# Easton EC90 SLX3 Handlebar Damaged?



## motorecord

Hi,

I took off my stem the other day off of my EC90 SLX3 handlebar and saw that some of the clearcoat had chipped away where the stem clamps to the handlebar. Also, I can feel a slight indentation in the areas shown in the pictures. The damage is located only on the bottom of the stem clamp area. I had the newer EA90 stem mounted to the handlebar and made sure that the bolts were torqued to specs. Is this a common issue with Easton carbon handlebars? Is is still safe to ride with the handlebar in this condition? Any advise would be much appreciated.


----------



## Vee

Don't ride that...


----------



## natedg200202

Reading your description I would normally say don't worry if it is only in the clearcoat. However, the pictures are a bit jarring. That seems to be an unusually deep divot left by the stem. 

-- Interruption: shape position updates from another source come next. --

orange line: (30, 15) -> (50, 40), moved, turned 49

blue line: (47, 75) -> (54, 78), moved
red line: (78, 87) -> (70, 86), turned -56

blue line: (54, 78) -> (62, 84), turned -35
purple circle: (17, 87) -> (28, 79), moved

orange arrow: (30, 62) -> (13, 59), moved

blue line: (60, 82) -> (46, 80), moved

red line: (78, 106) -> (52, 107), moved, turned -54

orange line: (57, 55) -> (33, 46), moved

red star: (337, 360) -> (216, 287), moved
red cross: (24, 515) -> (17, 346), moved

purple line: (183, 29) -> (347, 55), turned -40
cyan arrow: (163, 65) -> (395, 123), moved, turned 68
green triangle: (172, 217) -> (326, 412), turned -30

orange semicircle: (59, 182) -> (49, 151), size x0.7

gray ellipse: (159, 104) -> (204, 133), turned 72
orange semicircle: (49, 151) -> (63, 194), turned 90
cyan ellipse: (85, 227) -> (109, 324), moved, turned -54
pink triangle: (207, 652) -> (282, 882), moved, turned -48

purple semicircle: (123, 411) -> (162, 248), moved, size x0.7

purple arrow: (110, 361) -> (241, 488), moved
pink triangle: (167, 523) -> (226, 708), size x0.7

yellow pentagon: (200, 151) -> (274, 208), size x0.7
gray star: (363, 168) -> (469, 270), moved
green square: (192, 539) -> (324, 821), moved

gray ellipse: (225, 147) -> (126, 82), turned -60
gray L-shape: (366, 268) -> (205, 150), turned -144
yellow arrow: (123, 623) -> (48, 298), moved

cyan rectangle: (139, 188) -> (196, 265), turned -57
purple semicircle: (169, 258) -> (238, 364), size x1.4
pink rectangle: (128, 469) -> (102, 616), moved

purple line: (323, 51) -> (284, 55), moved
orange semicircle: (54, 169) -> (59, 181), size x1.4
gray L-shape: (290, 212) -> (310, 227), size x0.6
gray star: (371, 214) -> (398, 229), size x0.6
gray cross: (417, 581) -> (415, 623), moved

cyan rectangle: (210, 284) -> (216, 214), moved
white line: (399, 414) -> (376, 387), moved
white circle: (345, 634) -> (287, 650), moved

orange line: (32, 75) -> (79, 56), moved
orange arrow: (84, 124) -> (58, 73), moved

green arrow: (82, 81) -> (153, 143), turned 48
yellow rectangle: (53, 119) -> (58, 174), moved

If you properly used a torque wrench when installing, then you could decide to go on good faith that this Easton product is properly designed and can handle this deformation. Might be worth asking their opinion.


----------



## tober1

I would NOT ride that.


----------



## bseracka

Looks like the faceplate was tightened unevenly pinching the bottom of the bar.


----------



## AvantDale

My bar has the same bite marks like yours. It's not nearly as bad, my marks are not as deep and clear isn't peeling. The stem I had was a 3T and was torqued to specs. The clamp areas are supposed to be reinforced. Email Easton and see what they say.

I'm still riding mine.


----------



## motorecord

Thanks for all of the advice! I'm probably going to call up Easton and find out their opinion on whether it safe to ride. I guess until this problem gets resolved, I'll put on a set of my old FSA aluminum bars on my bike and call it a day.


----------



## AvantDale

Any word from Easton?


----------



## reeses

Sorry to revive an old thread, but i'm having the same problem. Here is my bar, I got it used and it came like this:


----------



## My Own Private Idaho

reeses said:


> Sorry to revive an old thread, but i'm having the same problem. Here is my bar, I got it used and it came like this:


Throw that away.


----------